In situ conservation is conservation and protection of the whole ecosystem and its biodiversity at all levels in their natural habitat in order to protect the threatened species.
It involves hotspots and protected areas. Hotspots are areas of high endemism and high level of species richness.
Protected areas are ecological/biogeographical areas where biological diversity along with natural and cultural resources is protected, maintained and managed through legal or other effective measures. Protected areas include national parks, sanctuaries and biosphere reserves.

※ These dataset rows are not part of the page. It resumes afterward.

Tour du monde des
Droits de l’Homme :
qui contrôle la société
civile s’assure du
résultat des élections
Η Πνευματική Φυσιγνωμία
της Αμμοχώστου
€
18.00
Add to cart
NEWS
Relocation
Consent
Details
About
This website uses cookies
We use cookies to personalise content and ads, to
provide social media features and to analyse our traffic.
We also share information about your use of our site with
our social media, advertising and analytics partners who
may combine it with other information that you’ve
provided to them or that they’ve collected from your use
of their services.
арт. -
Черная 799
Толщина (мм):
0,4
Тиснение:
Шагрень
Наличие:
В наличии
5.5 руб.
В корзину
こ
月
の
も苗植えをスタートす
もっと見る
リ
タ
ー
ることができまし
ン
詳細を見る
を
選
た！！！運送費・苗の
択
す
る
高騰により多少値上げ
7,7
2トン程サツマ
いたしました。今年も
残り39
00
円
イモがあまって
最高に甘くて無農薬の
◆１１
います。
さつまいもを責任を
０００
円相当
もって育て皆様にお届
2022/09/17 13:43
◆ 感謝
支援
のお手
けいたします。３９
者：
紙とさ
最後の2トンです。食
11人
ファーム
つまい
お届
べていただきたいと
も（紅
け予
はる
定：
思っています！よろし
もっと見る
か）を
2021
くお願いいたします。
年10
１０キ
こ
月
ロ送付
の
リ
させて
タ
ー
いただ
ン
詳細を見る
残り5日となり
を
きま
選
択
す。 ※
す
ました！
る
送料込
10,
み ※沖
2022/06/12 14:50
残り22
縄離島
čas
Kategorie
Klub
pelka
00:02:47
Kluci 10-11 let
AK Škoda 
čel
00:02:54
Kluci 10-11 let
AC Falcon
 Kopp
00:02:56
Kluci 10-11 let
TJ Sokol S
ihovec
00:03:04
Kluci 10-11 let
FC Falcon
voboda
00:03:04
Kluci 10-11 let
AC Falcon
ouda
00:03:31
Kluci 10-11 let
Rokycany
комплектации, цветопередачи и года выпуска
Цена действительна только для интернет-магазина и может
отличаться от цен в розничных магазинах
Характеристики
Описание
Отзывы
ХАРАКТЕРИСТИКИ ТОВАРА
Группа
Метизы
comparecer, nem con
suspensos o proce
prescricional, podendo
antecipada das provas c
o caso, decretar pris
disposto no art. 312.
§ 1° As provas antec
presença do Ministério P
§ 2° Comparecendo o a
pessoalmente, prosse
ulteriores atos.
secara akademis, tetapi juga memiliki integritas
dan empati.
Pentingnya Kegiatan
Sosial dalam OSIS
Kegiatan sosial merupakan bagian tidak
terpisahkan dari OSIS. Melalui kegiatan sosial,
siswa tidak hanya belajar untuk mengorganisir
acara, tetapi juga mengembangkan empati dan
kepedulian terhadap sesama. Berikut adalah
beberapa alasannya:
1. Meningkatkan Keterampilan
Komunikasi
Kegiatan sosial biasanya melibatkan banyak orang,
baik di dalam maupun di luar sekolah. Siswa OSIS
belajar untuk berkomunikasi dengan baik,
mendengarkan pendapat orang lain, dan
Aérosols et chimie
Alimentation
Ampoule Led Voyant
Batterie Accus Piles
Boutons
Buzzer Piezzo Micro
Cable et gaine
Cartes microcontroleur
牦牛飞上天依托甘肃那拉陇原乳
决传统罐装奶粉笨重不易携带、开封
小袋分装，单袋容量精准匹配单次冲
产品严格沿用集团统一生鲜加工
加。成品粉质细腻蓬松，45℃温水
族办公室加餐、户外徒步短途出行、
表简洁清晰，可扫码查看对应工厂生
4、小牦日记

Ex situ conservation is conservation of threatened plants and animals in places outside their natural homes under full protection and supervision. It includes offsite collections and gene banks.
(b) ‘Biodiversity hotspots’ are the regions which are characterised by very high levels of species richness and high degree of endemism. India has three hotspots – Indo-Burma (North-East India), Himalayas, and Western Ghats. Importance of hotspots are as follows:
– Maintaining genetic diversity of all present species and varieties.
– Maintaining viable populations of native species, subspecies and varieties.
– Maintaining resilience in species/habitats/ecosystems to adapt to environmental changes.
– Maintaining the various types of communities/ ecosystems/habitats both in number and distribution.
– Checking human aided introduction of alien/exotic species.
Sacred forests or sacred groves are forest patches around places of worship which are held in high esteem by tribal communities. They are the most undisturbed forest patches (island of pristine forests) which are often surrounded by highly degraded landscapes. They are found in several parts of India, e.g., Karnataka, Maharashtra, Rajasthan (Aravalli), Chandigarh (Sarguja, Chanada and Bastar), Kerala, Meghalaya. Temples built by tribals are found surrounded by deodar forests in Kumaon region. In Meghalaya scared groves are found in Jaintia and Khasi hills. Not a single branch is allowed to be cut from these forests. As a result, many endemic species which are rare or have become extinct elsewhere can be seen to flourish here. Bishnois of Rajasthan protect Prosopis cineraria and Black Buck religiously. Some water bodies are also held sacred in certain places, e.g., Khecheopalri in Sikkim. Their aquatic flora and fauna are naturally preserved.